## Task requirements
Copy every line of text in the entries below word for word, keeping the original order and line breaks.
** Opening Data for processing block **
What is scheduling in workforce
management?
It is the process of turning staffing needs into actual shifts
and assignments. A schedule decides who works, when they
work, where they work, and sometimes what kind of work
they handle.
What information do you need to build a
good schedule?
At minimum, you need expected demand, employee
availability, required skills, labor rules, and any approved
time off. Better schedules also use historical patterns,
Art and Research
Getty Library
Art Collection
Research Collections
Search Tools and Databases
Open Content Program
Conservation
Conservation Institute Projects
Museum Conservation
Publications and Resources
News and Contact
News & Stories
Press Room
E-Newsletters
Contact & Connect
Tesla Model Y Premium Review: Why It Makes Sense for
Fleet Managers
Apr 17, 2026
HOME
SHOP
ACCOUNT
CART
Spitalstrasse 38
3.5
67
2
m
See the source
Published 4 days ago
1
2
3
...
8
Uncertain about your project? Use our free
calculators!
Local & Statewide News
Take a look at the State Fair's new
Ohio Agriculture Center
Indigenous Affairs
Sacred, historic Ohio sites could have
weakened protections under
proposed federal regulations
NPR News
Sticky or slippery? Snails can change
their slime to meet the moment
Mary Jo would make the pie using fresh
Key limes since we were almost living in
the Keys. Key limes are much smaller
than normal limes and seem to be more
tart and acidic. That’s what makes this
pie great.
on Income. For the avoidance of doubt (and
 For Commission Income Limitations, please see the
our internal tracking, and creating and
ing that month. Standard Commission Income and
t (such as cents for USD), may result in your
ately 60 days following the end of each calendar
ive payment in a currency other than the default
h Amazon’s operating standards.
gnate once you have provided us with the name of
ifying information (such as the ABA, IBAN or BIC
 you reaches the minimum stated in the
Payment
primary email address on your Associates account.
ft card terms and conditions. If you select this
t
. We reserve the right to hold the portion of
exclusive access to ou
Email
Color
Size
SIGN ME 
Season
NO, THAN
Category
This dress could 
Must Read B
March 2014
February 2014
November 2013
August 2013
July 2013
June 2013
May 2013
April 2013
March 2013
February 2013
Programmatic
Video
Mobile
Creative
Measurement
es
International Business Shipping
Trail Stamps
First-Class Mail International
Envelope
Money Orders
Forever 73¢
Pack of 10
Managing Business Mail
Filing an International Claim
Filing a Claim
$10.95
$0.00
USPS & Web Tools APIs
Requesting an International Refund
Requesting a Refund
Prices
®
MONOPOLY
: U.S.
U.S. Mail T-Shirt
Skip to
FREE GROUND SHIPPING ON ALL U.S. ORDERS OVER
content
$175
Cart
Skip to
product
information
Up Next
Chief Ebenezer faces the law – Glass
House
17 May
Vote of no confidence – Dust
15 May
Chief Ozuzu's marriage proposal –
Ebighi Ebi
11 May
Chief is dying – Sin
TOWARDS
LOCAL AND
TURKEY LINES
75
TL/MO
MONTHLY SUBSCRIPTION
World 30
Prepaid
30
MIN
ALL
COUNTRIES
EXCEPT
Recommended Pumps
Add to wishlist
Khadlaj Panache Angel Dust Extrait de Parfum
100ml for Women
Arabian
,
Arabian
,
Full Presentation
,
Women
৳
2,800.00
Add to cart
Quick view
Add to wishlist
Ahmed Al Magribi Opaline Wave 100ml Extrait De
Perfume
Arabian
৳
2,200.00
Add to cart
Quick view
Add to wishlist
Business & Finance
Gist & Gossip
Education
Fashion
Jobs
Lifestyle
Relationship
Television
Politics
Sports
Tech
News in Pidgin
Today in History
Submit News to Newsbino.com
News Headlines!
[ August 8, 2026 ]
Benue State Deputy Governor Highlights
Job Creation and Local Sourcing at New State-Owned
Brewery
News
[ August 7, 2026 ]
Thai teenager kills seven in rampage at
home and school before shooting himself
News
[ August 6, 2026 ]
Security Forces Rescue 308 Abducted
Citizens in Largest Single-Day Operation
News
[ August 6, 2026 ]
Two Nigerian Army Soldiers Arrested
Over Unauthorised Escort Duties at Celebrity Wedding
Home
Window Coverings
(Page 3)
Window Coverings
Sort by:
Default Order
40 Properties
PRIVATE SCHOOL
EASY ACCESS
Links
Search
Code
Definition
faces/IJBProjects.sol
** Closing Data for processing block **
## Written answer
What is scheduling in workforce
management?
It is the process of turning staffing needs into actual shifts
and assignments. A schedule decides who works, when they
work, where they work, and sometimes what kind of work
they handle.
What information do you need to build a
good schedule?
At minimum, you need expected demand, employee
availability, required skills, labor rules, and any approved
time off. Better schedules also use historical patterns,
Art and Research
Getty Library
Art Collection
Research Collections
Search Tools and Databases
Open Content Program
Conservation
Conservation Institute Projects
Museum Conservation
Publications and Resources
News and Contact
News & Stories
Press Room
E-Newsletters
Contact & Connect
Tesla Model Y Premium Review: Why It Makes Sense for
Fleet Managers
Apr 17, 2026
HOME
SHOP
ACCOUNT
CART
Spitalstrasse 38
3.5
67
2
m
See the source
Published 4 days ago
1
2
3
...
8
Uncertain about your project? Use our free
calculators!
Local & Statewide News
Take a look at the State Fair's new
Ohio Agriculture Center
Indigenous Affairs
Sacred, historic Ohio sites could have
weakened protections under
proposed federal regulations
NPR News
Sticky or slippery? Snails can change
their slime to meet the moment
Mary Jo would make the pie using fresh
Key limes since we were almost living in
the Keys. Key limes are much smaller
than normal limes and seem to be more
tart and acidic. That’s what makes this
pie great.
on Income. For the avoidance of doubt (and
 For Commission Income Limitations, please see the
our internal tracking, and creating and
ing that month. Standard Commission Income and
t (such as cents for USD), may result in your
ately 60 days following the end of each calendar
ive payment in a currency other than the default
h Amazon’s operating standards.
gnate once you have provided us with the name of
ifying information (such as the ABA, IBAN or BIC
 you reaches the minimum stated in the
Payment
primary email address on your Associates account.
ft card terms and conditions. If you select this
t
. We reserve the right to hold the portion of
exclusive access to ou
Email
Color
Size
SIGN ME 
Season
NO, THAN
Category
This dress could 
Must Read B
March 2014
February 2014
November 2013
August 2013
July 2013
June 2013
May 2013
April 2013
March 2013
February 2013
Programmatic
Video
Mobile
Creative
Measurement
es
International Business Shipping
Trail Stamps
First-Class Mail International
Envelope
Money Orders
Forever 73¢
Pack of 10
Managing Business Mail
Filing an International Claim
Filing a Claim
$10.95
$0.00
USPS & Web Tools APIs
Requesting an International Refund
Requesting a Refund
Prices
®
MONOPOLY
: U.S.
U.S. Mail T-Shirt
Skip to
FREE GROUND SHIPPING ON ALL U.S. ORDERS OVER
content
$175
Cart
Skip to
product
information
Up Next
Chief Ebenezer faces the law – Glass
House
17 May
Vote of no confidence – Dust
15 May
Chief Ozuzu's marriage proposal –
Ebighi Ebi
11 May
Chief is dying – Sin
TOWARDS
LOCAL AND
TURKEY LINES
75
TL/MO
MONTHLY SUBSCRIPTION
World 30
Prepaid
30
MIN
ALL
COUNTRIES
EXCEPT
Recommended Pumps
Add to wishlist
Khadlaj Panache Angel Dust Extrait de Parfum
100ml for Women
Arabian
,
Arabian
,
Full Presentation
,
Women
৳
2,800.00
Add to cart
Quick view
Add to wishlist
Ahmed Al Magribi Opaline Wave 100ml Extrait De
Perfume
Arabian
৳
2,200.00
Add to cart
Quick view
Add to wishlist
Business & Finance
Gist & Gossip
Education
Fashion
Jobs
Lifestyle
Relationship
Television
Politics
Sports
Tech
News in Pidgin
Today in History
Submit News to Newsbino.com
News Headlines!
[ August 8, 2026 ]
Benue State Deputy Governor Highlights
Job Creation and Local Sourcing at New State-Owned
Brewery
News
[ August 7, 2026 ]
Thai teenager kills seven in rampage at
home and school before shooting himself
News
[ August 6, 2026 ]
Security Forces Rescue 308 Abducted
Citizens in Largest Single-Day Operation
News
[ August 6, 2026 ]
Two Nigerian Army Soldiers Arrested
Over Unauthorised Escort Duties at Celebrity Wedding
Home
Window Coverings
(Page 3)
Window Coverings
Sort by:
Default Order
40 Properties
PRIVATE SCHOOL
EASY ACCESS
Links
Search
Code
Definition
faces/IJBProjects.sol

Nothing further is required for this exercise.